Strongly connected components¶

`cache_scc_multipliers() const noexcept`	Returns whether or not we are caching scc multipliers.
`cache_scc_multipliers(bool) noexcept`	Set whether or not to cache scc multipliers.
`digraph()`	Returns the digraph of the completely enumerated action.
`multiplier_from_scc_root(index_type)`	Returns a multiplier from a scc root to a given index.
`multiplier_to_scc_root(index_type)`	Returns a multiplier from a given index to a scc root.
`root_of_scc(const_reference_point_type)`	Returns a const reference to the root point of a strongly connected component.
`root_of_scc(index_type)`	Returns a const reference to the root point of a strongly connected component.
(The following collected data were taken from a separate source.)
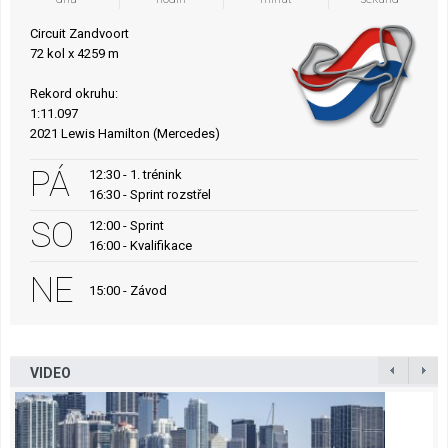
Circuit Zandvoort
72 kol x 4259 m
Rekord okruhu:
1:11.097
2021 Lewis Hamilton (Mercedes)
PÁ
12:30 - 1. trénink
16:30 - Sprint rozstřel
SO
12:00 - Sprint
16:00 - Kvalifikace
NE
15:00 - Závod
VIDEO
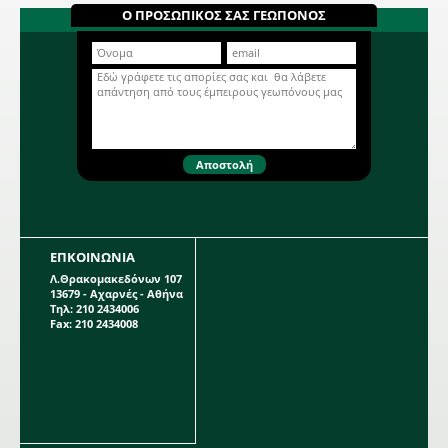
Δίχρωμη Γλοξίνια σε κόκκινο - λευκό
Ο ΠΡΟΣΩΠΙΚΟΣ ΣΑΣ ΓΕΩΠΟΝΟΣ
χρώμα. Βολβώδες φυτό ανοιξιάτικης
φύτευσης το ύψος του οποίου
μπορεί να φτάσει τα 0,25 μέτρα. Η
Περισσότερα...
κάθε συσκευασία περιέχει 1 βολβό.
ΕΠΚΟΙΝΩΝΙΑ
Λ.Θρακομακεδόνων 107
13679 - Αχαρνές - Αθήνα
Τηλ: 210 2434006
Fax: 210 2434008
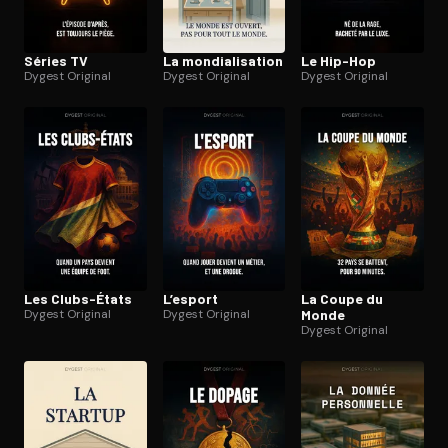
Séries TV
La mon­dia­li­sa­tion
Le Hip-Hop
Dygest Original
Dygest Original
Dygest Original
Les Clubs-États
L’esport
La Coupe du
Dygest Original
Dygest Original
Monde
Dygest Original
Member functions inherited from Runner¶

`dead() const noexcept`	Check if the runner is dead.
`finished() const`	Check if `run` has been run to completion or not.
`kill() noexcept`	Stop `run` from running (thread-safe).
`report() const`	Check if it is time to report.
`report_every() const noexcept`	Get the minimum elapsed time between reports.
`report_every(TIntType)`	Set the minimum elapsed time between reports.
`report_every(std::chrono::nanoseconds)`	Set the minimum elapsed time between reports.
`report_why_we_stopped() const`	Report why `run` stopped.
`run()`	Run until `finished` .
`run_for(TIntType)`	Run for a specified amount of time.
`run_for(std::chrono::nanoseconds)`	Run for a specified amount of time.
`run_until(T&&)`	Run until a nullary predicate returns `true` or `finished` .
`run_until(bool(*)())`	Run until a nullary predicate returns `true` or `finished` .
`running() const noexcept`	Check if currently running.
`running_for() const noexcept`	Check if the runner is currently running for a particular length of time.
`running_until() const noexcept`	Check if the runner is currently running until a nullary predicate returns `true`.
`started() const`	Check if `run` has been called at least once before.
`stopped() const`	Check if the runner is stopped.
`stopped_by_predicate() const`	Check if the runner was, or should, stop because of the argument for `run_until` .
`timed_out() const`	Check if the amount of time passed to `run_for` has elapsed.